Bobby Fresques

Sacramento State Hornets
- Title: Quarterbacks coach & passing game coordinator

Personal information
- Born: October 2, 1970 (age 55)
- Listed height: 6 ft 1 in (1.85 m)
- Listed weight: 190 lb (86 kg)

Career information
- High school: Damien (La Verne, California)
- College: Wyoming (1988–1989) Sacramento State (1990–1992)

Career history

Playing
- Munich Cowboys (1994); San Jose SaberCats (1996);

Coaching
- Sacramento City (1996) Assistant; Sacramento State (1997) Wide receivers coach; California (1998) Offensive assistant; Christian Brothers HS (CA) (1999–2004) Head coach; Folsom HS (CA) (2010–2018) Quarterbacks coach; Sacramento State (2019–2022) Quarterbacks coach; Sacramento State (2023) Offensive coordinator & quarterbacks coach; Sacramento State (2024) Associate head coach, offensive coordinator, & quarterbacks coach; Sacramento State (2025) Lead analyst & director of alumni relations; Sacramento State (2026–present) Quarterbacks coach & passing game coordinator;

Career Arena League statistics
- Comp. / Att.: 49 / 92
- Passing yards: 468
- TD–INT: 4–6
- QB rating: 51.36
- Stats at ArenaFan.com

= Bobby Fresques =

American football player and coach (born 1970)

Bobby Fresques (born October 2, 1970) is an American college football coach and former quarterback. He currently serves as the quarterbacks coach and passing game coordinator for the Sacramento State Hornets. He played college football for the Wyoming Cowboys and Sacramento State, and played professionally for the San Jose SaberCats of the Arena Football League (AFL).

==Playing career==
Bobby Fresques was born on October 2, 1970. He played high school football at Damien High School in Laverne, California.

Fresques first played college football for the Wyoming Cowboys of the University of Wyoming from 1988 to 1989. He completed 25 of 42	passes (59.5%) for 301 yards and two touchdowns in 1988 while also catching one pass for seven yards. In 1989, he recorded 22 completions on 48 attempts (45.8%) for	303 yards and one interception. Fresques then transferred to California State University, Sacramento, where he was a member of the Sacramento State Hornets from 1990 to 1992. He threw for 462 yards and four touchdowns in 1990, 1,280 yards and eight touchdowns in 1991, and 2,015 yards and 15 touchdowns in 1992. His 27 career touchdown passes were the second most in school history and his 3,757 career passing yards were the fourth most in school history. Fresques graduated from Sacramento State with a bachelor's degree in communication studies in 1992.

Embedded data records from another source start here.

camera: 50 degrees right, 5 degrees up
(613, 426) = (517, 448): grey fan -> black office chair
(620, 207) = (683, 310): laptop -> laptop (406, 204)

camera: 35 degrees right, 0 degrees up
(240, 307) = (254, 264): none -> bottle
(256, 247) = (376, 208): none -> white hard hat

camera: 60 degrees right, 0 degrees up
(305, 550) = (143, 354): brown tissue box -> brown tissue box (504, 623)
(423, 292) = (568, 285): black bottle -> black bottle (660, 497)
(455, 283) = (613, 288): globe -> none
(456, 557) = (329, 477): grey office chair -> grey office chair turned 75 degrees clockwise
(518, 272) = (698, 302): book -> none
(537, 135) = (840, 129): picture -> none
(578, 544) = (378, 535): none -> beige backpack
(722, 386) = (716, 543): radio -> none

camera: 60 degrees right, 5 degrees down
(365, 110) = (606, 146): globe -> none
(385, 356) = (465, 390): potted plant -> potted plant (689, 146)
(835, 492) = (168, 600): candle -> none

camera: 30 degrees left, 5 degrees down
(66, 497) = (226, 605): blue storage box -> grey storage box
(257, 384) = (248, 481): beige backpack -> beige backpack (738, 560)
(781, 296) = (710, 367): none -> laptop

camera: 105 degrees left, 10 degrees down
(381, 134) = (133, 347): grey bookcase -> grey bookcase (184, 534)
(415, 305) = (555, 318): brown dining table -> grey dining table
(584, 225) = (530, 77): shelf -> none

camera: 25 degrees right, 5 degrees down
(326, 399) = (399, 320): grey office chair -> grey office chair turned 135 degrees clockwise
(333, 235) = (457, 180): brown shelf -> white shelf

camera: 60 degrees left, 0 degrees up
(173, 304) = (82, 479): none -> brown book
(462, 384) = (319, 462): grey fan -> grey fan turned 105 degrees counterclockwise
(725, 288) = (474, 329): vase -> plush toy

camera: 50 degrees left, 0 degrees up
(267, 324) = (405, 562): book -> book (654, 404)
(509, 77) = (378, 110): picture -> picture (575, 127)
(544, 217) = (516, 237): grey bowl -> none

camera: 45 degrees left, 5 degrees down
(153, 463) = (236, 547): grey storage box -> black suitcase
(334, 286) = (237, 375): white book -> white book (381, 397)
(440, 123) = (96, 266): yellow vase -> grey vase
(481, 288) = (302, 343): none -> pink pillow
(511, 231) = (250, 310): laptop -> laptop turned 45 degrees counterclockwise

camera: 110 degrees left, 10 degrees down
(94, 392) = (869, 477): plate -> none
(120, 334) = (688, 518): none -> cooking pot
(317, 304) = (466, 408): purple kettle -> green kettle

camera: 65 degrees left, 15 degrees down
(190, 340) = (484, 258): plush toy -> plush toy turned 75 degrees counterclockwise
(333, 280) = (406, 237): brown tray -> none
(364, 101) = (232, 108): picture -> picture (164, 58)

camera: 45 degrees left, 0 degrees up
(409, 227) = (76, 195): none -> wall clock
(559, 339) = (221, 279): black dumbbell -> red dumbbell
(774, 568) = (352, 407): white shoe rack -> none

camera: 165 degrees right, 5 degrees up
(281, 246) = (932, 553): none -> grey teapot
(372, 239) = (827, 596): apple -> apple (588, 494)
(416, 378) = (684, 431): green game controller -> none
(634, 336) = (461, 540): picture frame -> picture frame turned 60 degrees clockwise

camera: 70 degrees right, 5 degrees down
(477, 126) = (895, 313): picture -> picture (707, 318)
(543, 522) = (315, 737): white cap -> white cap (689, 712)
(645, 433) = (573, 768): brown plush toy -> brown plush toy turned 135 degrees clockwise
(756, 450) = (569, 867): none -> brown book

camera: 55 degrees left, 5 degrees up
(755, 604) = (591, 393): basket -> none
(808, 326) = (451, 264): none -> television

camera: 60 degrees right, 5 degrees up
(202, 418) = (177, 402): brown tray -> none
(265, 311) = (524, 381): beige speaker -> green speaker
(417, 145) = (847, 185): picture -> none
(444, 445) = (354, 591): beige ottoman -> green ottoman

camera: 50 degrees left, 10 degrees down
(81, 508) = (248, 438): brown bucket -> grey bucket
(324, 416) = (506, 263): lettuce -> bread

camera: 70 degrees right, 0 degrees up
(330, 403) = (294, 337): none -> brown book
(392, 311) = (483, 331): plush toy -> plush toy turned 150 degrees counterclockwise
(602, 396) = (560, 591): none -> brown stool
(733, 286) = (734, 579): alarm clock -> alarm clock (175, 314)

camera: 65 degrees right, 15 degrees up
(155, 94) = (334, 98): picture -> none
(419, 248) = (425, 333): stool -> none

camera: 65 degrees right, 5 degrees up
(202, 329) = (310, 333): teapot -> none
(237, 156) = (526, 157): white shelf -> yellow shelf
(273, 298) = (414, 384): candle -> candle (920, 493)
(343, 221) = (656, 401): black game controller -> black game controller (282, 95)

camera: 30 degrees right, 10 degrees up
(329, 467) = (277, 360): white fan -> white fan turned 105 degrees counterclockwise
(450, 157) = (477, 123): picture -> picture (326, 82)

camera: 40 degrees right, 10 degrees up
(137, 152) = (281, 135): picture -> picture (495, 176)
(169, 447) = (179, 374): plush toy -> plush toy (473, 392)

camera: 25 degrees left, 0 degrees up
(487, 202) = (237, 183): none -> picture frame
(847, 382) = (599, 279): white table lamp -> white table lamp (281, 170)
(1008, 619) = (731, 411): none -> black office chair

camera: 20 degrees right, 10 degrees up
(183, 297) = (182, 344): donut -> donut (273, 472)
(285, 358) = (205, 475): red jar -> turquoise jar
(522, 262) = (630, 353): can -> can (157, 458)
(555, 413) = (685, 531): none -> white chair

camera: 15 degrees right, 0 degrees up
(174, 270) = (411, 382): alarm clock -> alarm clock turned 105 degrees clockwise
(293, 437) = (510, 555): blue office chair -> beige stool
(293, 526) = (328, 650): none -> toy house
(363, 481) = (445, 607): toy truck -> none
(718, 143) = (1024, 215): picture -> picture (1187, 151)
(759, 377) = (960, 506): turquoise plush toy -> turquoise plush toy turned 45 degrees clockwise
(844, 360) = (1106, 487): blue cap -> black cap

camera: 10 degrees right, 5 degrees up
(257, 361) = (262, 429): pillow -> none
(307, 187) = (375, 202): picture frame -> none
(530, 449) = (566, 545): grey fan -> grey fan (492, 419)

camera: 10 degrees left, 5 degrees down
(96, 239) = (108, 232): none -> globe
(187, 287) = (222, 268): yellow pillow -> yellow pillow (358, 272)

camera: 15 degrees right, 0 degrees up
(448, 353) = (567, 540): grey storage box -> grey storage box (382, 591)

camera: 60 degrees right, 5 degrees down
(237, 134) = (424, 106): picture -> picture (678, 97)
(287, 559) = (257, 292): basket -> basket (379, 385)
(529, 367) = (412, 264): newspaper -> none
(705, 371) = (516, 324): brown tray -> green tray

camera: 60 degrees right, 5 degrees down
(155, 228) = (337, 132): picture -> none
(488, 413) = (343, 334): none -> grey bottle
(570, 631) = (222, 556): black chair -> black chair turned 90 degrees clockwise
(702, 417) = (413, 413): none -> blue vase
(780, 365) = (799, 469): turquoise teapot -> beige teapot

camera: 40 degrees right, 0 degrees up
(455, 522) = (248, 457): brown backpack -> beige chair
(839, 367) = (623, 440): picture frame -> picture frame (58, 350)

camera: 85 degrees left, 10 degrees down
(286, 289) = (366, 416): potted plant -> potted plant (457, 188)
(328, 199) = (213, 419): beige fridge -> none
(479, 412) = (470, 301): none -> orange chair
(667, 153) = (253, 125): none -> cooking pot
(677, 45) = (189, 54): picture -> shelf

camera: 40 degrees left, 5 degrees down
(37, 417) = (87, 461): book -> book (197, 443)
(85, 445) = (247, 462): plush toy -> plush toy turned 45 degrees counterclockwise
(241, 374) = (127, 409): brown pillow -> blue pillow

Fresques played for the Munich Cowboys of American Football Bundesliga in 1994. He played in eight games for the San Jose SaberCats of the Arena Football League in 1996, completing 49	of 92 passes (53.3%) for	468	yards, four touchdowns, and six interceptions.

== Coaching career ==
Fresques began his coaching career in 1996 as an assistant at Sacramento City College.

In 1997, Fresques was hired as the wide receivers coach for Sacramento State.

In 1998, Fresques was hired as an offensive assistant for California.

In 1999, Fresques became the head football coach for Christian Brothers High School. He held the position until 2004.

In 2010, Fresques was hired as the quarterbacks coach for Folsom High School.

In 2019, Fresques was hired as the quarterbacks coach for Sacramento State. In 2023, he was promoted to offensive coordinator while retaining his position as quarterbacks coach. In 2024, Fresques was promoted to associate head coach while retaining his positions as offensive coordinator and quarterbacks coach. In 2025, he was demoted to lead analyst and director of alumni relations.

On December 30, 2025, following the hiring of Alonzo Carter, Fresques was named as the Hornets' quarterbacks coach and passing game coordinator.

==Personal life==
In 2006, Fresques graduated from National University with a single subject teaching credential.